Şekil olarak cönk, içerik olarak da mecmuaya benzeyen bu eser üzerine sayfa numaralandırması yaptık. 81 sayfadan müteşekkil bu mecmuada Türkçe şiirlerin yanı sıra Farsça ve Arapça birkaç beyit de bulunmaktadır. Özellikle Basîrî adlı divan sahibi bir şair ve Âşık Ömer, Gevherî gibi önemli şahsiyetlerin şiirlerini içermesi yönüyle dikkat çeken bir mecmuadır.
Mürettip ile ilgili bir bilgi mecmuada yer almamaktadır. Fakat mürettibin eserde yer alan hakkında az bilgi sahibi olduğumuz bazı şairlerden hususi olarak bahsetmiş olması ve bu şairlerin Diyarbakır, Maraş gibi Türkiye’nin güneydoğu şehirlerinde bulunmuş olmasını dikkate alacak olursak mürettibin bu bölgede yaşamış olma ihtimalini düşünebiliriz. Mecmua içerisinde yer alan şiirlerin büyük bölümünde
gördüğümüz imla hataları, vezin kusurları, mısra ve kelime eksiklikleri mürettibin ilmî düzeyinin yüksek olmadığını göstermektedir.

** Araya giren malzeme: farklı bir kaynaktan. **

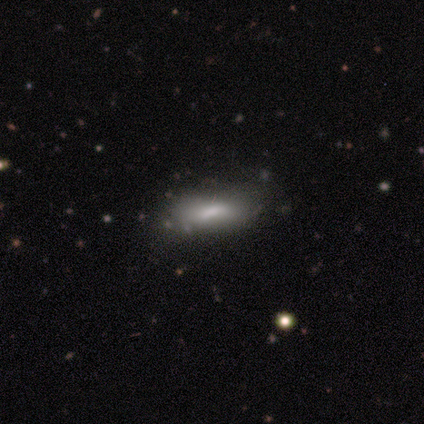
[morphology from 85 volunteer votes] This appears to be a smooth galaxy with no disk features (79%) that is in between round and cigar-shaped (52%). Merging: none (71%).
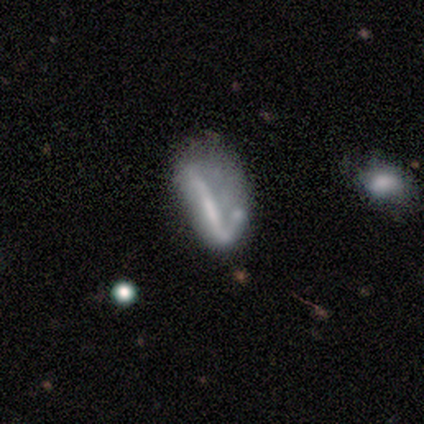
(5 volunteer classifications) smooth-or-featured: featured or disk: 80% | star or artifact: 20% | smooth: 0%
  disk-edge-on: yes: 50% (tied) | no: 50% (tied)
    edge-on-bulge: none: 100% | boxy: 0% | rounded: 0%
  merging: major disturbance: 75% | minor disturbance: 25% | none: 0% | merger: 0%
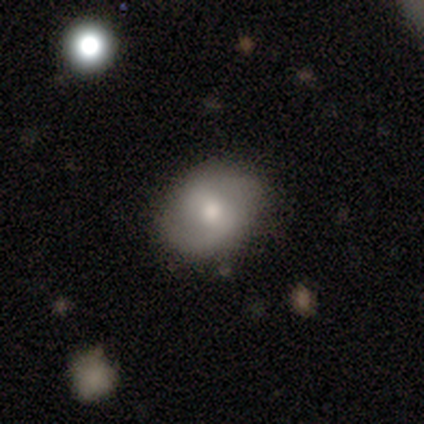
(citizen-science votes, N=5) Smooth or featured? 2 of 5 (40%, tied with featured or disk) said smooth. How rounded? 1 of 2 (50%, tied with in between) said round. Merging? 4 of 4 (100%) said none.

Çalışmamızın giriş kısmında Eski Türk edebiyatında mecmualar ile ilgili bilgi
vererek mecmuların önemine değindik. Daha sonra bu şiir mecmuasında yer alan
şairler, nazım şekilleri gibi bilgilerle mecmuanın tanıtımını yaptık. Bu tez çalışmasında, mecmuada yer alan şiirlerin tamamını numaralandırdıktan sonra çevriyazısını yaptık. Transkripsiyon esnasında tarafımızdan eklenen kısımlar “[ ]” köşeli parantez ile gösterildi. Mürettibin ilmî zayıflığı sebebiyle yanlış yazmış olduğu ek ve kelimeler metin içerisinde düzeltilerek doğrusu yazıldı. Okunamayan kısımlar veya metinde boşluk olan yerler “[…]” şeklinde verildi. Okunuşundan emin olunamayan kelimeler, yanında “(?)” soru işareti ile belirtildi. Vezinler, kalın ve italik; başlıklar ise salt kalın puntoyla yazıldı. Mürettibin başlık olarak bazı şiirler üzerine yanlış nazım biçimini yazdığı görülünce bu durum dipnotta gösterildi. Farsça ve Arapça manzumeler eski harflerle olduğu gibi verildi. Mısraların sonunda köşeli parantez içerisinde verilen numaralar, mecmuanın görüntü numarasını göstermektedir.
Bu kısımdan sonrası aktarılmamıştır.